What if their relationship had been closer to a Harry Potter / Draco Malfoy type? Equal, but one a corrupted version. They need not be school mates, but by placing them just a little bit closer in ability, I feel the film could have had a more personal ending. Tilda Swinton plays the Ancient One beautifully, and her relationships with her students are compelling: one questioning, one loyal, and one already disillusioned. Perhaps the film could have benefitted if this had been the main focus.
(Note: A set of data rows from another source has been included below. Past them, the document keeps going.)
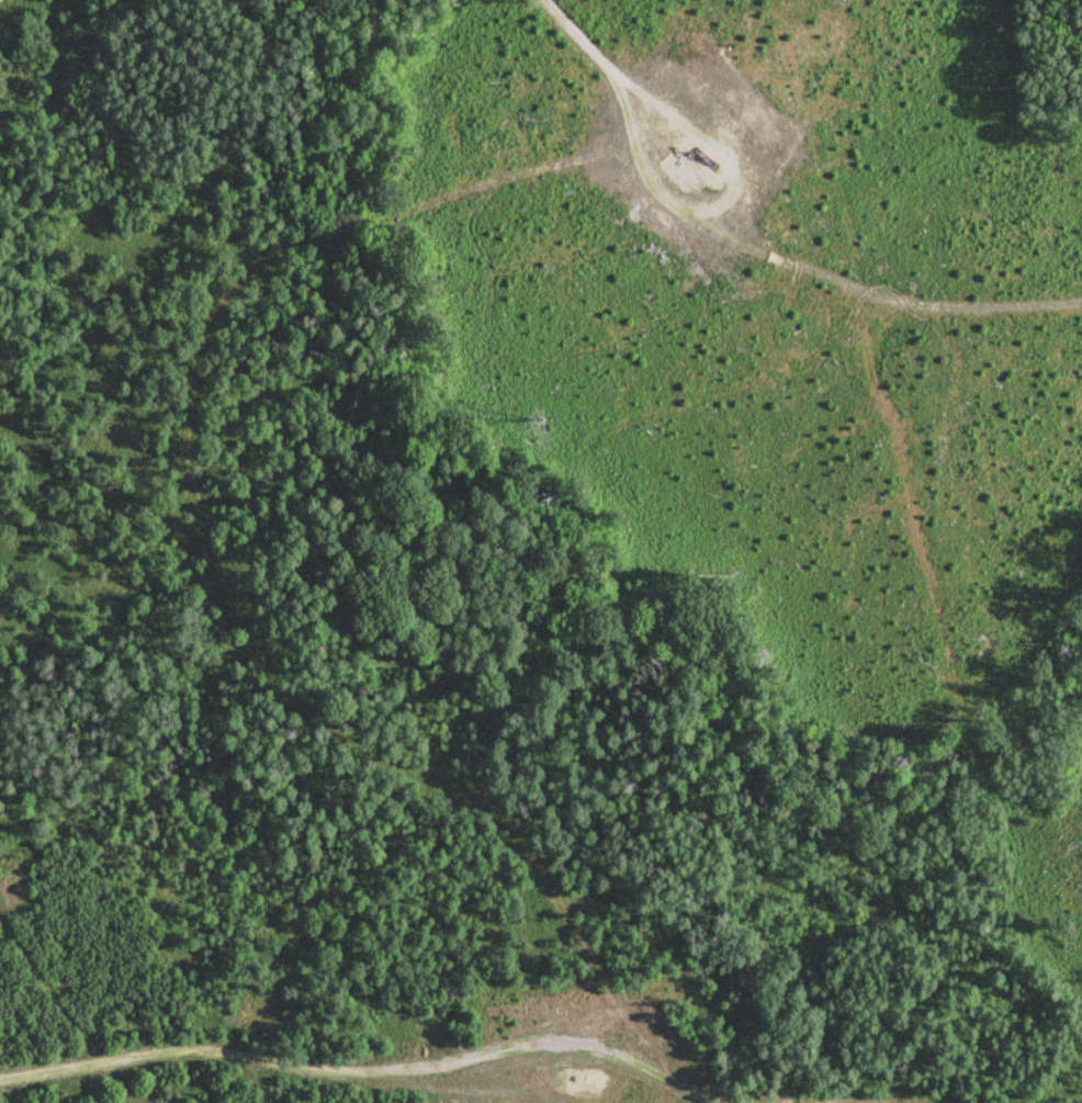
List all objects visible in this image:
road: (604, 66)
petroleum well: (701, 155)
road: (265, 1061)
petroleum well: (577, 1074)

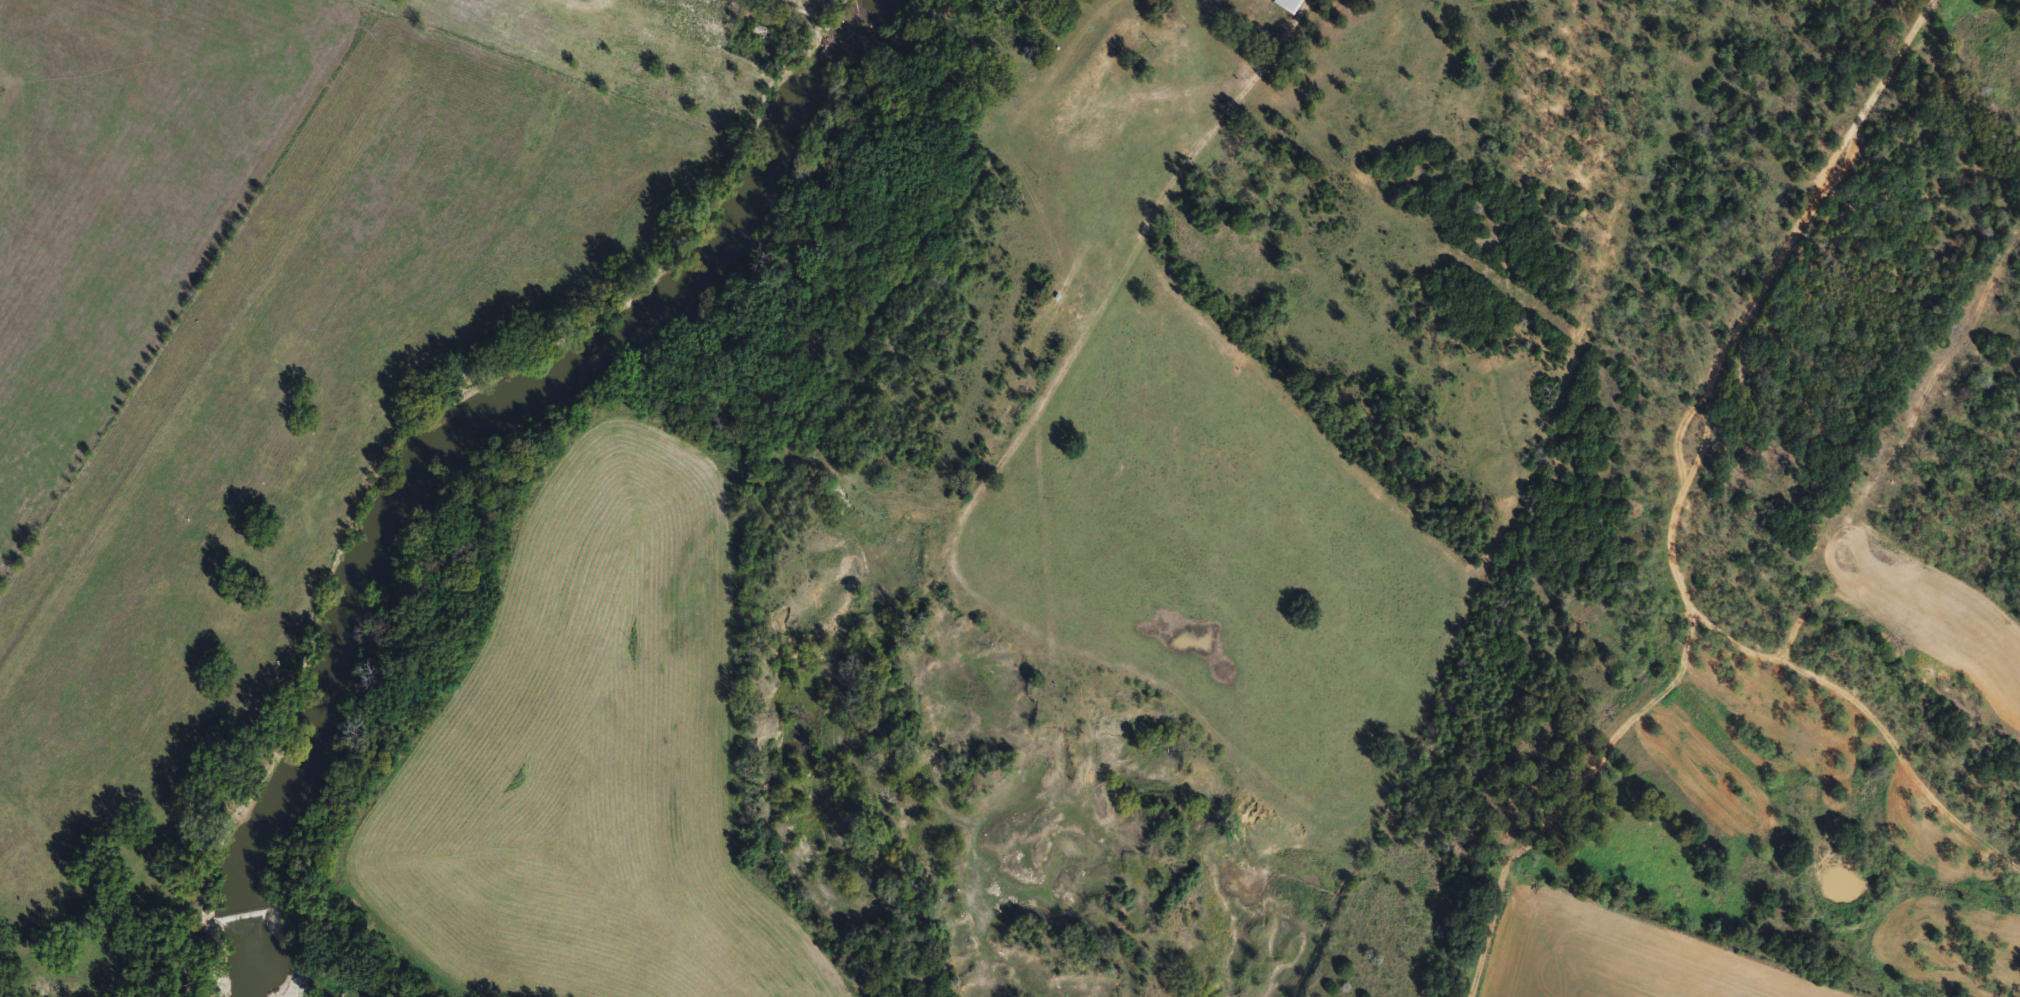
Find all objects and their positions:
building: (763, 36)
road: (1133, 281)
road: (1701, 390)
river: (438, 422)

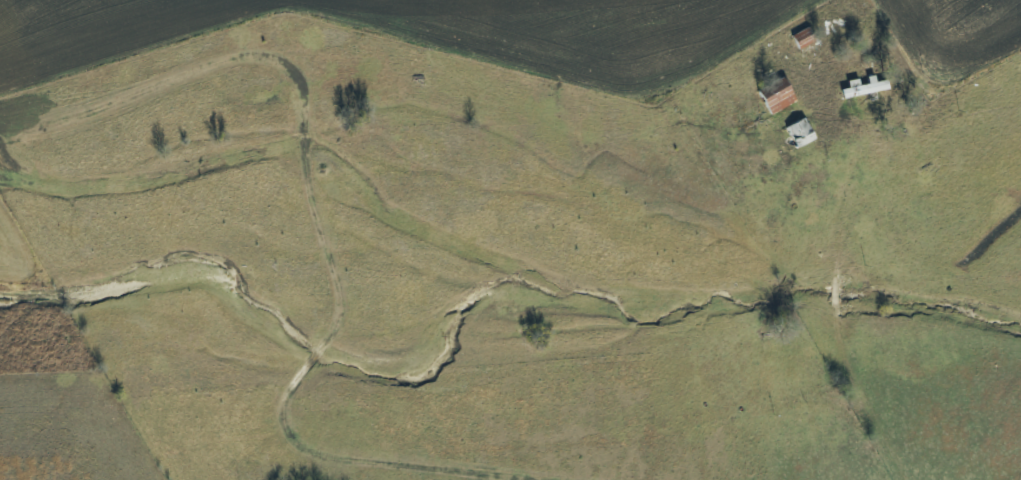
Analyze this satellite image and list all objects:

Either or both of these changes might have made for more of a wow-ending.
As you might have guessed, it is the inclusion of Dormammu that irks me slightly. He is creepy (I mean that in a good way), and the last “battle” with Strange is brilliant. I love that Strange uses his mind in the end. That is pure Sherlock.
Despite my long ramble about origins and villains, Dr. Strange does a lot of things right. The effects are amazing, and illustrate just how unafraid Marvel is of letting all their movies be their own vehicles. We don’t need the down and dirty fighting of The Winter Soldier, we have magic! Seriously cool magic. And that’s my absolute favourite thing about Marvel movies: they live in the same universe, but they aren’t painted with the exact same brush.
Does Dr. Strange get to the top shelf of Marvel movies? Maybe not, but it is a solid start to a great character. And if nothing else, you can watch it just because you’re desperate for that season three of Sherlock.